Calculation of optimal number of shards is important for improving the efficiency and lower the cost of the data stream.
We are going to use a simpler producer and consumer process using the code base present in this repo Kinesis shard estimation
Producer
Generates random characters, and then put the generated random characters into the stream as records.
Consumer
Gets batches of records and then seeks through the records for the search pattern and shows on terminal.
Now, install boto python package for interaction with AWS. pip install boto
and start the long running tasks.
Long running tasks
nohup python producer.py test --shard_count 1 --poster_count 50 --poster_time 34560 --quiet &
nohup python worker.py test --sleep_interval 0.1 --worker_time 34560 > 01consumer.out 2> 01worker.err < /dev/null &
With this setup done we will start getting the results from consumer where it will find the patterns in the data.

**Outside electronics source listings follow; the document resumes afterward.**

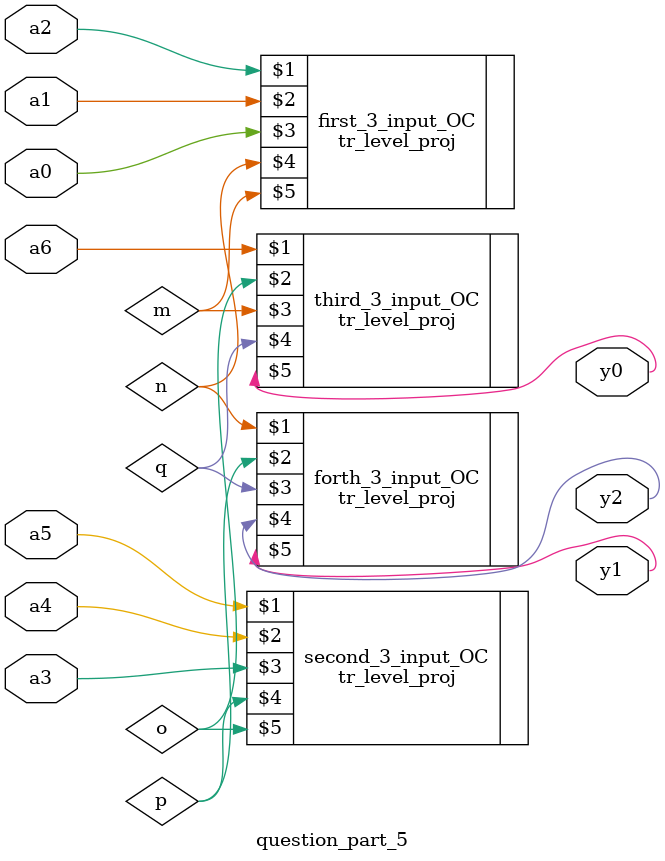
<source format=sv>
`timescale 1ns/1ns
module question_part_5(input a6, a5, a4, a3, a2 ,a1, a0, output y2, y1, y0);
    wire m, n, o, p, q;
    tr_level_proj first_3_input_OC(a2, a1, a0, n, m);
    tr_level_proj second_3_input_OC(a5, a4, a3, p, o);
    tr_level_proj third_3_input_OC(a6, o, m, q, y0);
    tr_level_proj forth_3_input_OC(n, p, q, y2, y1);
endmodule
</source>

+-> shard_worker:0 Got 25 Worker Records
+--> egg location: [797, 1893] <--+
+--> egg location: [1113] <--+
With this basic understanding and hands on we will look at a real world example and perform shard and cost estimation.
Shard estimation
Question
20 stock exchange servers are generating 10 records of 250kb of data each second. 3 trading servers are consuming 50000kb of such data each second. Estimate no. of shards required for this requirements in AWS Kinesis.
Solution
AWS has defined the below formula to calculate the number of shards
Number_of_shards = max(incoming_write_bandwidth_in_KiB/1024, outgoing_read_bandwidth_in_KiB/2048)
In our case,
incoming_write_bandwidth_in_KiB =
avg.data size in kb * records per second
= 250 * 20* 10 = 50000
outgoing_read_bandwidth_in_KiB =
incoming_write_bandwidth_in_KiB * consumers
= 50000 * 3 = 150000
So, No.of.Shards
= max (50000/1024,150000/2048)
= max (48.8 , 73.2)
= 73.2
and hence 74 shards.
Cost estimation
Total number of shards = 74 Hours in a month = 730
74 shards x 730 hours in a month = 54,020.00 Shard hours per month
54,020.00 Shard hours per month x 0.015 USD = 810.30 USD
Shard hours per month cost: 810.30 USD
There can be additional cost based on Extended data retention or Enhanced fan-out etc. if being used.